Writers, artists and musicians, along with many others in society, have suffered tremendous financial loss which has impacted in many ways, not just in terms of loss of earnings but the frustration and potentially damaging psychological impact of necessary restrictions to combat the virus. So, here is a work that has emerged from the isolation of a gregarious character, a performer, and it affords us the opportunity to tap into that positivity while at the same time supporting a local and exceptionally talented musician.

John has spoken of this venture, “It’s actually more nerve-wracking than I thought it would be but I don’t know how lockdown would have gone for me without this project.”

The title track is a homage to his late father, “…who was my absolute hero” John reveals. The song is tender while avoiding the kind of syrupy sentimentality that could, and often does, characterise such a sensitive topic. It is a beautifully evocative piece rooted in unique experience but it also has a universal appeal – many who are bereaved of their fathers will truly appreciate both the sentiment and the style of this song. It is a mature song that mines the seam of pain and loss, recognising, perhaps that:

“…no great art was ever made

in the luxury of a life unscathed.”

(from a poem called ‘Purpose in Pain’ by Kieran Beville)

That’s the personal voice of the composer – courageous, confident and carried off with aplomb, which is not an easy thing to do. However, Steele has mastered the art of understatement, in his music, though less so in the social media platform, and in this case certainly less is more.

The personal voice of the composer is also evident in ‘Different Parts of the Same Thing’, which is a love song that features the beautiful voice of Aileen Downes, contrasting with the powerful masculinity of Steele’s voice, the feminine elegance is so appropriate that the choice alone to include this formidably talented female vocalist was a wise one indeed.

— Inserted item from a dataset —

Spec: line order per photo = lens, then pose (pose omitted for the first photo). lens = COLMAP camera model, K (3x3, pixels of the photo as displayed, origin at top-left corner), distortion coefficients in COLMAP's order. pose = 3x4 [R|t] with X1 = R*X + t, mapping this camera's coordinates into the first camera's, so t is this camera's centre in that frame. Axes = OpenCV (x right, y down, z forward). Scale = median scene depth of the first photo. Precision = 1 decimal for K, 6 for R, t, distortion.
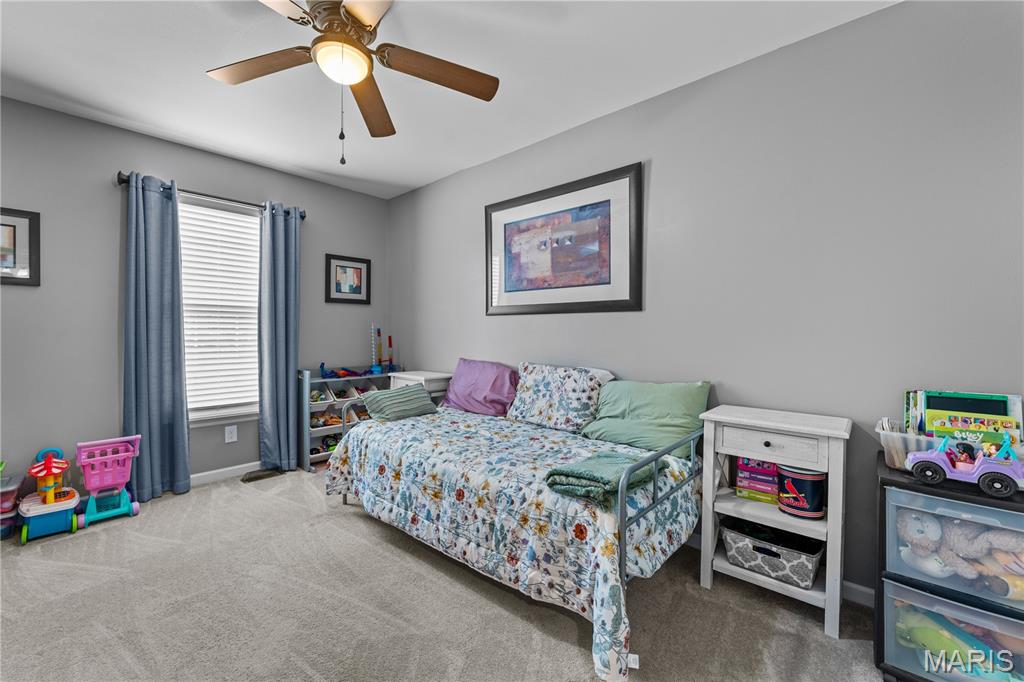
lens RADIAL K [[414.1, 0, 510.6], [0, 414.1, 332.6], [0, 0, 1]] dist [-0.000782, -0.000023]
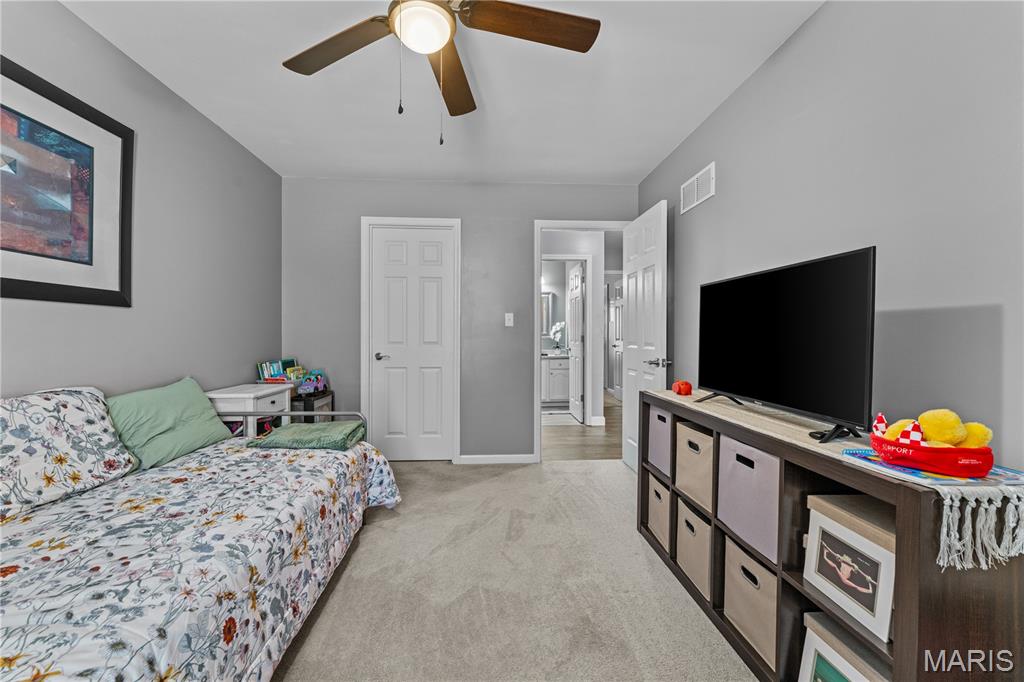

In contrast to these personal offerings there is a political song, ‘Not as Advertised.’ Here is an up-to-date commentary on Donald Trump’s reign (correct word there I think) as president of the USA. The song has a strong voice, not just acoustically, but politically too.

There is an authenticity and integrity in this album that will endear it to the hearts of many. It is a creative work, superbly produced and deserves radio airing, locally, nationally and internationally, which this reviewer hopes it will receive in due course.

Everybody hopes for the end of this pandemic but one also hopes that this will not be the end of Steele’s fertile creative period but the seminal offering in a fruitful future.

While we await his next instalment let’s savour this one.

The album cover is a stunning work of digital art by the exceptionally gifted Ken Coleman and as such this album showcases the very best of Limerick’s talent.